El alimento del artista

Armando Alanís – México

En la casa de los espejos, el viejo payaso aplaude hasta que le arden las manos. ¡Qué público tan entusiasta!

Culpable inocencia

Chris Morales – México

Con el terremoto quedó muy dañado el edificio de urgencias. Hubo que demolerlo. La exigencia social hizo posible la reconstrucción. Sin embargo, los materiales eran robados con frecuencia. Cuando agarraron a los ladrones resultaron ser familia. Ante el ministerio argumentaron que no podían dejar que avanzara la obra. Al preguntarles la razón, con torrentes de lágrimas, dijeron que su mamá quería morir atendida en ese nosocomio y no en ningún otro.

Plan perfecto

Manuela Vicente Fernández – España

Comenzaba a ponerse el sol entre la arboleda cuando me puse en marcha. Había dejado a mis hermanos durmiendo tranquilamente en la casa del ogro, una vez que me aseguré de que este cayera a plomo desde el andamio. Su mujer era buena y consentiría de buen grado casarlos con sus siete hijas. Por mi parte, con las botas del gigante, pensaba recorrer el mundo, hacerme cartero y llegar a ser tan famoso que narraran mi vida en un cuento.

Aguas bravas

Léa Goulart – Brasil

Miró hacia los lados, certificándose de no haber testigos. Solamente él, la sombra. El pensamiento ya se había instalado. Nadie se preguntó si podría cuidar de Pedro, bañar a Pedro, dar de comer a Pedro, pegado en él infinitamente, excluido de la vida. Si no hay sentido en sobrevivir, menos sentido había en esta doble supervivencia. Ha llegado la hora. Se acerca a su hermano que se ríe estúpidamente y, en un solo gesto, hunde su cabeza muchas y muchas veces en aquel río de agua corriente hasta que todo en él se vuelve rigidez y silencio, dejando sobresalir toda su libertad, toda la risa retrasada, toda esperanza escondida.

Amor sin prejuicios

Virginia González Dorta – España

El gigante subió a la colina y gritó: ¡Quiero una doncella! El pueblo se estremeció, tiempo ha no oían esos gritos desgarradores.

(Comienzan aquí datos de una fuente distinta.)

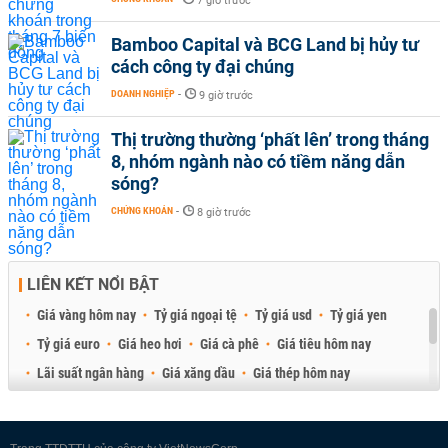
7 giờ trước
Bamboo Capital và BCG Land bị hủy tư
cách công ty đại chúng
DOANH NGHIỆP
-
9 giờ trước
Thị trường thường ‘phất lên’ trong tháng
8, nhóm ngành nào có tiềm năng dẫn
sóng?
CHỨNG KHOÁN
-
8 giờ trước
LIÊN KẾT NỔI BẬT
Giá vàng hôm nay
Tỷ giá ngoại tệ
Tỷ giá usd
Tỷ giá yen
Tỷ giá euro
Giá heo hơi
Giá cà phê
Giá tiêu hôm nay
Lãi suất ngân hàng
Giá xăng dầu
Giá thép hôm nay
Giá sầu riêng
Giá thịt heo
Giá gạo
Giá cao su
Best Retail Brokers
Diễn đàn đầu tư Việt Nam 2026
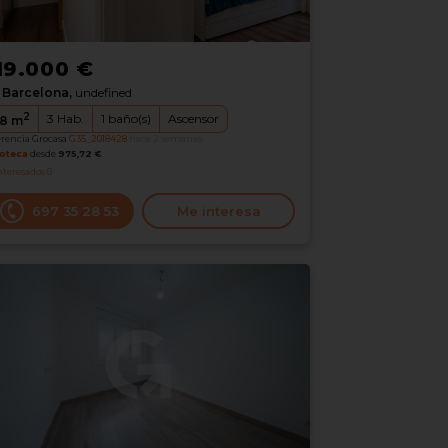
19.000 €
Barcelona,
undefined
2
3
Hab.
1
baño(s)
Ascensor
8
m
erencia Grocasa
G35_2018428
hace 2 semanas
oteca
desde
975,72 €
nteresados
0
697 35 28 53
Me interesa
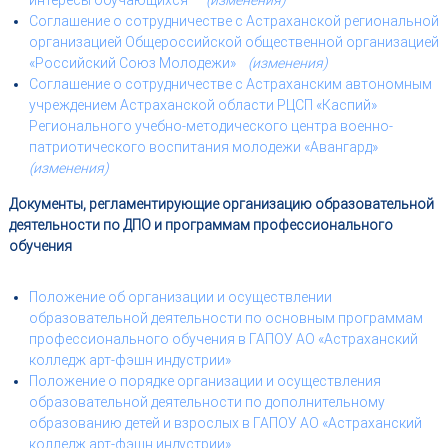
интересы обучающихся
(изменения)
Соглашение о сотрудничестве с Астраханской региональной
организацией Общероссийской общественной организацией
«Российский Союз Молодежи»
(изменения)
Соглашение о сотрудничестве с Астраханским автономным
учреждением Астраханской области РЦСП «Каспий»
Регионального учебно-методического центра военно-
патриотического воспитания молодежи «Авангард»
(изменения)
Документы, регламентирующие организацию образовательной
деятельности по ДПО и программам профессионального
обучения
Положение об организации и осуществлении
образовательной деятельности по основным программам
профессионального обучения в ГАПОУ АО «Астраханский
колледж арт-фэшн индустрии»
Положение о порядке организации и осуществления
образовательной деятельности по дополнительному
образованию детей и взрослых в ГАПОУ АО «Астраханский
колледж арт-фэшн индустрии»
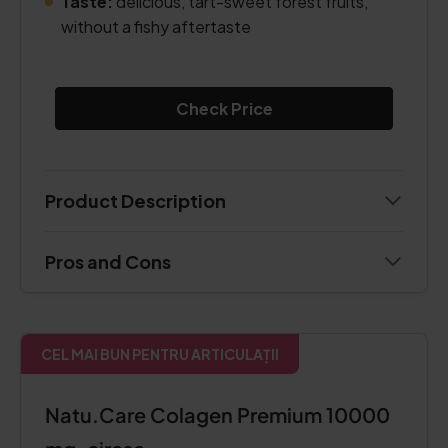
Taste:
delicious, tart-sweet forest fruits,
without a fishy aftertaste
Check Price
Product Description
Pros and Cons
CEL MAI BUN PENTRU ARTICULAȚII
Natu.Care Colagen Premium 10000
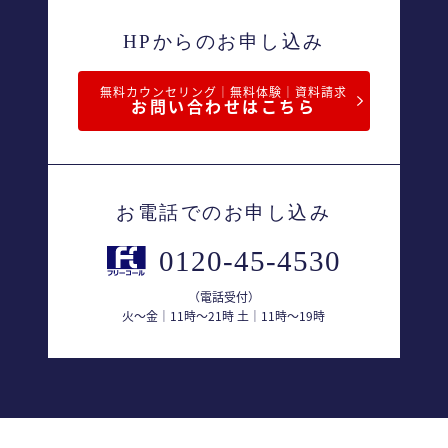
HPからのお申し込み
無料カウンセリング｜無料体験｜資料請求
お問い合わせはこちら
お電話でのお申し込み
0120-45-4530
（電話受付）
火〜金｜11時〜21時 土｜11時〜19時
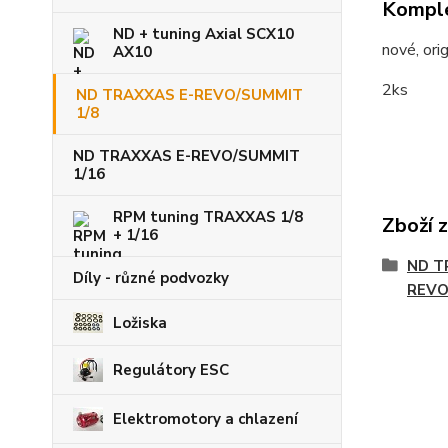
Komple
ND + tuning Axial SCX10
nové, or
AX10
2ks
ND TRAXXAS E-REVO/SUMMIT
1/8
ND TRAXXAS E-REVO/SUMMIT
1/16
RPM tuning TRAXXAS 1/8
Zboží 
+ 1/16
ND T
Díly - různé podvozky
REVO
Ložiska
Regulátory ESC
Elektromotory a chlazení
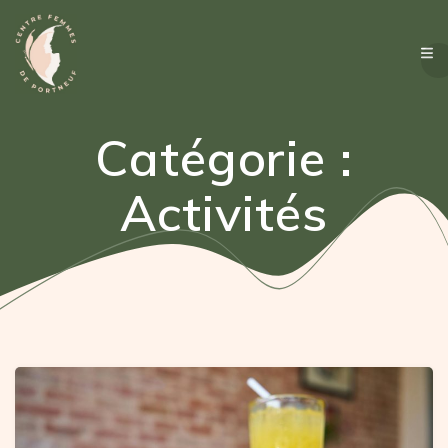
Passer
au
contenu
Catégorie :
Activités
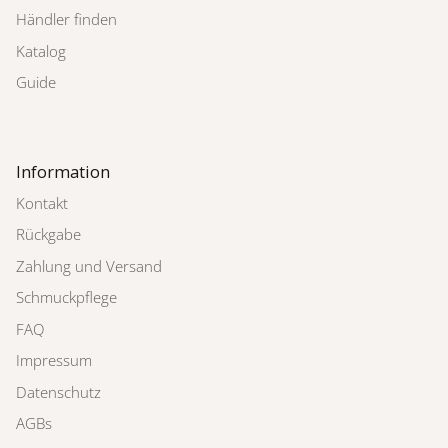
Händler finden
Katalog
Guide
Information
Kontakt
Rückgabe
Zahlung und Versand
Schmuckpflege
FAQ
Impressum
Datenschutz
AGBs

El gigante se sentó en su piedra favorita y esperó.

Por la ladera subía una joven deliciosa, tan delicada y etérea que pensó se quebraría de sólo mirarla, ¡era tan distinta a las anteriores! La joven avanzó, con sus trenzas de fuego y sus ojos de obsidiana. Lo miró y el gigante se derritió. Una bola de carne y sangre quedó en el suelo.

La doncella gritó: ¡Quiero un gigante!